Print all of the records. Exclude the images.

== Provided material ==

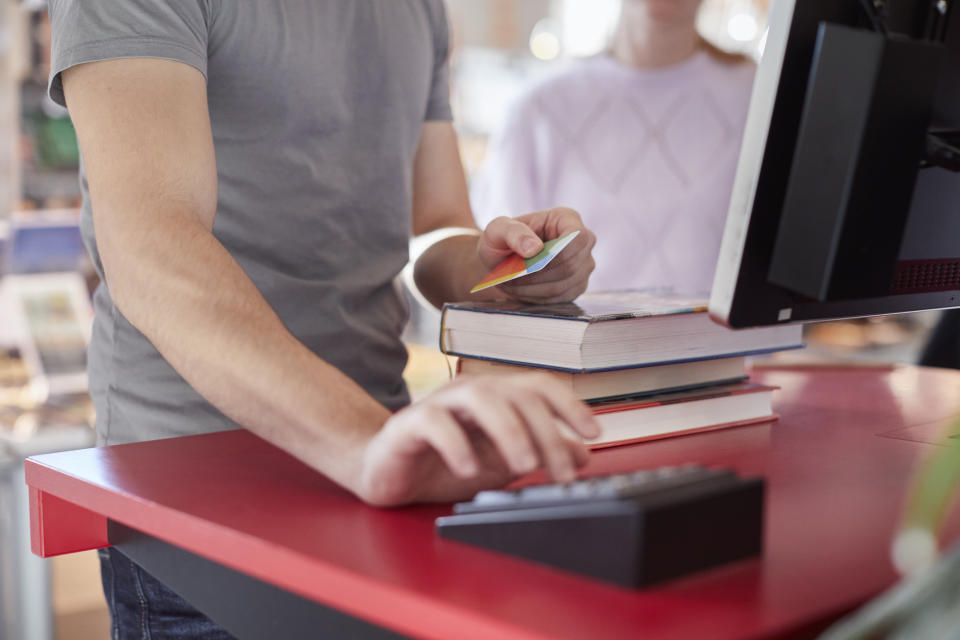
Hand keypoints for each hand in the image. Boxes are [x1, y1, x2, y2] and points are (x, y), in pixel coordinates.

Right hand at [356, 373, 600, 505]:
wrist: (386, 472)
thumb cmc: (443, 463)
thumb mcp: (502, 464)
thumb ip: (539, 452)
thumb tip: (582, 453)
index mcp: (495, 397)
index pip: (538, 387)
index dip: (570, 405)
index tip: (594, 433)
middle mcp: (470, 392)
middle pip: (517, 395)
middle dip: (546, 434)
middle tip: (561, 473)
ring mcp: (439, 404)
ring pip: (481, 398)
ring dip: (509, 431)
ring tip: (523, 466)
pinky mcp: (408, 424)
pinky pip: (435, 423)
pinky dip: (457, 445)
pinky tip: (469, 469)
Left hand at [478, 207, 596, 303]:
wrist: (501, 261)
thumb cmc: (501, 240)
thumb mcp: (498, 230)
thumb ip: (513, 233)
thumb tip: (534, 248)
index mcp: (567, 219)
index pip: (578, 237)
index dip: (559, 252)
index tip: (531, 261)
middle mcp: (582, 242)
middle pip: (571, 265)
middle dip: (538, 274)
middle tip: (512, 276)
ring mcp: (582, 266)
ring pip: (564, 285)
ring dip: (534, 288)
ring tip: (511, 284)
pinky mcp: (576, 286)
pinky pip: (561, 298)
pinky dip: (537, 297)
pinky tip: (521, 290)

===

* [Solution for this exercise]
Hand keypoints for each hand in the image. Boxes are [x1, y1, x2, y2] and points are (x, y), in pixel coordinates.

Right hand at [356, 373, 600, 505]:
wrist: (386, 472)
thumb cmc: (443, 463)
thumb mcp: (502, 464)
thumb ip: (539, 452)
thumb tip: (582, 453)
index mcp: (495, 397)
index pip: (538, 387)
index dip: (570, 405)
index tip: (594, 433)
middle mcp: (470, 392)
middle pip: (517, 395)
middle dip: (546, 434)
middle tip: (561, 473)
ring mcp: (439, 404)
ring pip: (481, 398)
ring dip: (509, 431)
ring tip: (523, 466)
pinky mcp: (408, 424)
pinky pip: (435, 423)
pinky dip: (457, 445)
pinky tip: (469, 469)
Left hand at [478, 207, 596, 303]:
wrist: (501, 261)
thumb cmc: (501, 240)
thumb mcp: (498, 230)
thumb ip: (513, 233)
thumb tip: (534, 248)
index mcp: (567, 219)
index pip: (578, 237)
index dip: (559, 252)
index tip: (531, 261)
middle mcp: (582, 242)
middle pip: (571, 265)
middle dip: (538, 274)
middle tip: (512, 276)
ring mcp: (582, 266)
ring pip: (564, 285)
ring dip: (534, 288)
ring tip: (511, 284)
pinky mcp: (576, 286)
pinky pip: (561, 298)
pinky dip: (537, 297)
pinky tip: (521, 290)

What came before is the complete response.